(A progressiva degenerescência da situação política alemã, da qual as eleições recentes nas regiões da Turíngia e da Saxónia são apenas mais uma manifestação, vai ser, de facto já o é, um verdadeiro alfobre de matérias para reflexão política. Tal como o referi no meu penúltimo post, além da ameaça de termos a AfD vencedora numa eleição e segunda, a uma reduzida diferença, numa segunda, temos a evidência de que a leste o SPD e os Verdes não contam eleitoralmente. Dos parceiros de coligação, só a CDU, especialmente na Saxónia, deu prova de vida. Talvez, entretanto, tenha passado desapercebido que, em ambas as regiões do leste alemão, emergiu o partido de Sahra Wagenknecht com uma votação em torno dos 11% na Saxónia e dos 15% na Turíngia. A imprensa política tende a considerar este partido como um exemplo de populismo de esquerda, já que a política alemã é uma comunista dos quatro costados e tem-se notabilizado por à esquerda cavalgar agendas que são o prato forte do discurso da AfD. O El Mundo classifica-a curiosamente como um exemplo da “esquerda sensata” ou de “conservadorismo de esquerda e o Economist refere-se à nova estrela da política alemã nos mesmos termos. É crítica pela esquerda da imigração, mantém algum saudosismo face ao comunismo e em relação à União Soviética, assinou e coordenou uma petição contra o envio de armas para a Ucrânia. Quer isto significar que o mimetismo reativo face à crescente afirmação da AfD não se produz apenas no restante espectro de partidos, incluindo os da coligação. Esse mimetismo tem uma expressão acirrada à esquerda na Aliança Sahra Wagenknecht, cujas raízes se encontram no Die Link, gerando um contexto que concede o comando da situação à extrema-direita, adensando as preocupações dos que vêm a situação política alemã evoluir para um modelo que ressuscita alguns monstros da história alemã mais recente.)

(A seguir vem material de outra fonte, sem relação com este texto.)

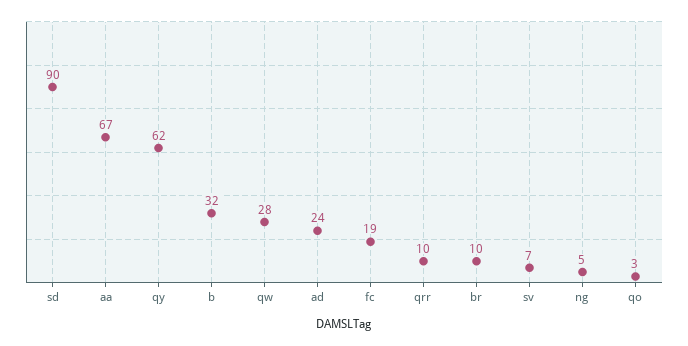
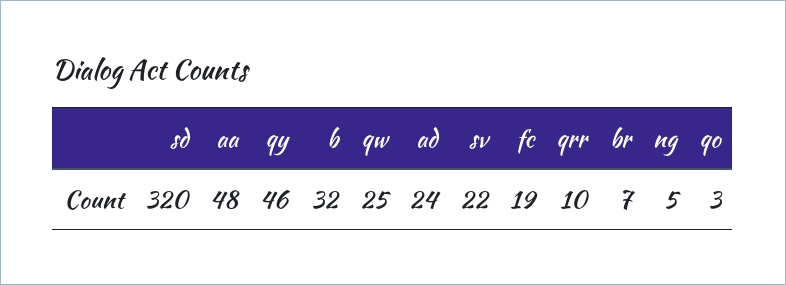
sd: 90 -> 320
aa: 67 -> 48
qy: 62 -> 46
qw: 28 -> 25
br: 10 -> 7
sv: 7 -> 22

Tenho sérias dúvidas quanto à consistência conceptual de rotular a Aliança Sahra Wagenknecht de populismo de esquerda, já que me parece que não estarão reunidas todas as condições de simetria à direita e à esquerda quanto às bases do populismo. Mas essas minhas dúvidas são o que menos importa. O fundamental é reconhecer que no espectro partidário alemão existe um campo de política à esquerda que não esconde a sua origem comunista, que alinha na rejeição da imigração, não morre de amores pelo combate da Ucrânia pela sua sobrevivência e indiretamente não esconde também o seu saudosismo pelo que a União Soviética significava. É verdade que a sua base eleitoral é mais forte na Alemanha que já foi de leste e pró-soviética, mas é indiscutível que nessas regiões tem uma base eleitoral que é praticamente superior à do SPD e Verdes juntos. Tudo isto no coração do putativo motor de crescimento da União Europeia.
Mais do que isso, o comportamento da Aliança Sahra Wagenknecht mostra que o mimetismo de posições provocado pela ascensão da extrema-direita está a corroer o sistema por dentro, disseminando posições defensivas e de cópia (e esta é sempre inferior ao original) por todo o espectro partidário, que concede à extrema-direita uma significativa margem de manobra. Para a exercer não necessitou até agora de estar no poder.
A reivindicação por esse passo fará parte das cenas dos próximos capítulos.
Olhando para tudo isto, e a minha preocupação é por demais evidente, não deixo de concluir que, em comparação com tudo isto, o português CHEGA é pouco mais do que uma brincadeira de crianças. Mas também com algum efeito mimético.